Jennifer Wynne Reeves

New York

at Bravin Lee


Paint gets physical in the late Jennifer Wynne Reeves’s work: bulked up into dented little bricks, squeezed into coils and cones, and knifed, fingered and smeared onto a variety of surfaces that include wood, Masonite and paper (but not canvas), it is augmented by buttons, wire, glass beads and unidentified miscellany. This sampling of mostly recent images and objects—along with a few from 1997, when Reeves first gained recognition—amply demonstrated her ability to muscle emotional complexity from ordinary stuff and paint straight out of the tube.

Occasionally, shapes seemingly born as doodles float across off-color seas and skies, but more often there are intimations of sociability, as when the collaged bits bump and huddle, and sparks fly. Titles further complicate the action. In The Butterfly Bomb (2011), a vaguely animate three-footed form hangs off of the panel. In Socrates and Hemlock (2014), a tumult of ropy paint erupts from a sea of cheesy white fake fur; to the right, a bright yellow column, none too steady, rises to a cap of conical yellow petals, or warheads. Sometimes, too, there are clearly recognizable subjects. A frosted cake has been plunked at unlit center stage in the comically grumpy Place (4-43), 1997. Night fishers trawl in Standard of Liberty (2013) and Hooking Stars (2014); taking the bait in the former is a preternaturally graceful brown bird, its wings an angelic pink. As she did earlier in her career, Reeves had also lately painted backyard scenes: the unusually large Garden of Gethsemane (2014; roughly 3 by 5 feet) features a stormy sky, a white picket fence and a poisonously verdant field beyond. 

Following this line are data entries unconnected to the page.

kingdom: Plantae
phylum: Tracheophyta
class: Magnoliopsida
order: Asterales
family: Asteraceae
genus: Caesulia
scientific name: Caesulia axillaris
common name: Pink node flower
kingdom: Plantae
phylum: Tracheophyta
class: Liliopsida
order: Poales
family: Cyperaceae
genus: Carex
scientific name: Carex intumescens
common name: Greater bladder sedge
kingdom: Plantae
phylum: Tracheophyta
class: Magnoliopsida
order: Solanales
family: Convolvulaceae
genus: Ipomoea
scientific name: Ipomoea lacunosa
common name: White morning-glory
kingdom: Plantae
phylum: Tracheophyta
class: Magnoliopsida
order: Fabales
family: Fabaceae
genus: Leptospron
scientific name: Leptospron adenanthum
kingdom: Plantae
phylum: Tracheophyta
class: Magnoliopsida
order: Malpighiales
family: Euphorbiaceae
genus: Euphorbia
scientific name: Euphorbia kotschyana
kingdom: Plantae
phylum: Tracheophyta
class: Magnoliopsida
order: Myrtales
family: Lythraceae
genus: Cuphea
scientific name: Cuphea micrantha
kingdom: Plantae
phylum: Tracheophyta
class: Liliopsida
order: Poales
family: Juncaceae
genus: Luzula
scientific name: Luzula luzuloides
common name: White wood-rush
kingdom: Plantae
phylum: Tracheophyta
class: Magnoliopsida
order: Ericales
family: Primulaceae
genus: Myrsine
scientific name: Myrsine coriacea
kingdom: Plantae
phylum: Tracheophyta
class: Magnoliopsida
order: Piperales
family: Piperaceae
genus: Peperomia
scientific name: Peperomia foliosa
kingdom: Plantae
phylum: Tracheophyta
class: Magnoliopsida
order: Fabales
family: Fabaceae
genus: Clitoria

Briefly in the late 1990s, Reeves’s spindly, patched-together figures took three-dimensional shape and walked off into the woods, where she photographed them against bleak skies and snowy fields. The resulting inkjet prints, big and stubbornly unclassifiable, are enlivened with signature dollops of paint and buttons. Presented in a vitrine in the gallery’s reception area, the quixotic little sculptures looked especially vulnerable, not a trait for which Reeves is known. Exceptionally energetic and unhampered by convention (as to boundaries between disciplines, for instance), she wrote copiously and had a wide following on Facebook, where her tart and observant postings encompassed both professional and personal matters. As could be gleaned from two paintings here that bear handwritten text fragments, her candor was not least unsparing, or affecting, when she was writing about her own returning cancer, from which she died in June, at 51. 

Reeves’s résumé says her teachers included Ron Gorchov and Alice Neel. One can also see the influence of painters ranging from Paul Klee to Jonathan Lasker, Amy Sillman to Grandma Moses. Raised in rural Michigan, Reeves came by her homespun subjects honestly. As was evident in her self-fashioned residences and, briefly, an antiques store she ran in small-town upstate New York, she could summon sensibility as a magic wand to transmute all manner of commonplace things. Of course she performed this trick (an admittedly tinselly operation; it was the stinging self-awareness that preserved its credibility) most forcefully in her work, where joyful wonder bumps up hard against a surfeit of experience and understanding.